Decisions loom for Dodgers as Heyward nears return

May 7th, 2024

This story was excerpted from Juan Toribio's Dodgers Beat newsletter. To read the full newsletter, click here. And subscribe to get it regularly in your inbox.

LOS ANGELES -- Over the weekend, Jason Heyward was sprinting around the bases at Dodger Stadium. He then took part in batting practice on the field for the first time since suffering a back injury that has held him out of action much longer than anyone anticipated.

The fact that Heyward is taking part in those drills only means he’s getting closer to a return. In fact, it could happen as soon as the upcoming trip to San Diego and San Francisco, given that Heyward won’t need a lengthy rehab assignment.

Getting Heyward back will be a significant addition to the bottom of the Dodgers’ lineup. Heyward got off to a slow start this season (a .414 OPS in the first four games), but he had a career resurgence last season in his first year in Los Angeles, posting a .813 OPS, his highest in a full season since 2012.

But as helpful as getting Heyward back will be for the Dodgers, it does set up a tough conversation. Who will go from the active roster to make room for him?

When Heyward went on the injured list on April 3, the Dodgers were hoping it was a minimum 10-day stint. Once Heyward suffered a first setback, however, the Dodgers turned to 23-year-old Cuban rookie Andy Pages -- ranked by MLB Pipeline as their No. 3 prospect -- to give them a boost.

Since then, Pages has run with the opportunity. He’s coming off a 10-game hitting streak and has shown every bit of why he’s considered one of the best prospects in the organization and in baseball. While a slump is inevitable for a young player, Pages hasn’t shown any signs of one coming anytime soon. Through 18 games, Pages has a .319 average and has hit four homers.

Had Pages struggled out of the gate, sending him back down to Triple-A Oklahoma City would’ve been the easy choice to make room for Heyward. But with his play, it’s nearly impossible to have him go back to the Minors. Pages' production at the bottom of the order has directly correlated with the Dodgers’ improved play over the last two weeks. He has served as the perfect gap in the order.

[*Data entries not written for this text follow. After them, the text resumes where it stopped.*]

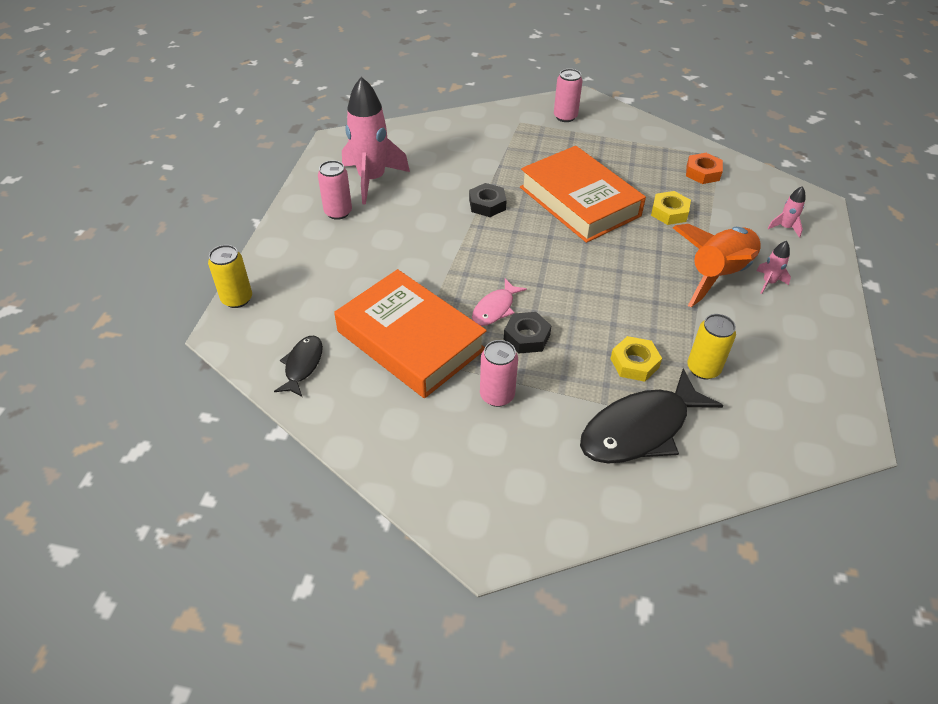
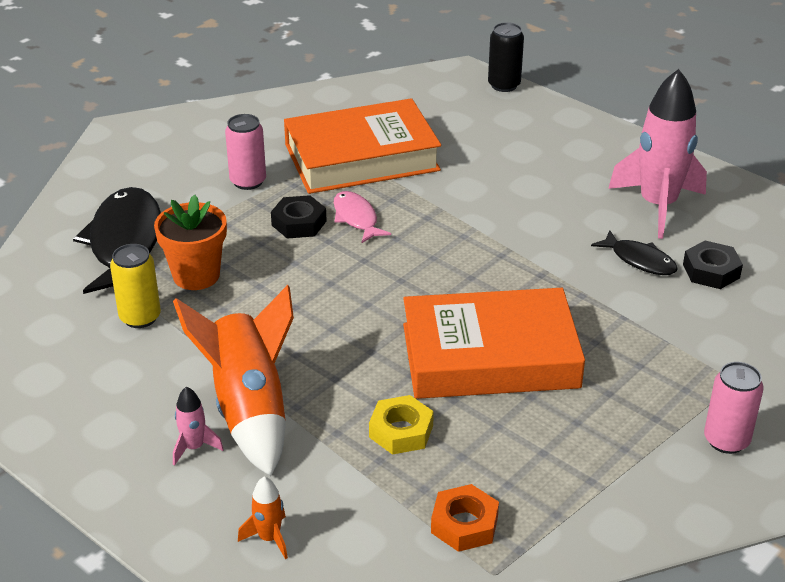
camera: 120 degrees right, 10 degrees down
(237, 299) = (504, 85): yellow can -> black can
(302, 365) = (385, 99): black fish -> black fish (639, 260)
(338, 212) = (605, 167): pink can -> none
(487, 204) = (542, 275): black nut -> black nut (711, 271)
(634, 363) = (196, 275): yellow nut -> orange flower pot
(785, 228) = (269, 538): pink rocket -> orange rocket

With Pages here to stay, the Dodgers now have a decision to make with James Outman. Last season, it was Outman who burst onto the scene with a hot April (.966 OPS) before cooling off the rest of the season. This year, Outman has really struggled offensively, with a .169 batting average and three homers. On Monday, the Dodgers had Outman hit ninth for the first time all season. To his credit, the 26-year-old responded by hitting a two-run homer and putting together some of the best at-bats in weeks. Still, Outman striking out in more than one-third of his at-bats is concerning.

"Last year when [Outman] was struggling -- at some points it was similar in terms of the indecisiveness, and then at other points it’s just the swing and miss,” said Dodgers manager Dave Roberts before Monday’s game against the Marlins. “Then he started barreling some balls and really got going. Right now, it’s just more the former where I see a lot of indecision.”

If not Outman who makes way for Heyward, which would be understandable given his defense in center, the Dodgers could look to give Chris Taylor a blow of sorts. Taylor has been a key part of the Dodgers over the last few seasons, but his struggles at the plate have become impossible to ignore. Taylor is 4-for-54 (.074) this season, striking out 26 times. Taylor, however, is under contract until the end of the ‘25 season, which makes everything more complicated.

In the end, the Dodgers are in a good situation. They have a lot of good players to pick from. But they might be forced to make some difficult decisions as their outfield gets healthier soon.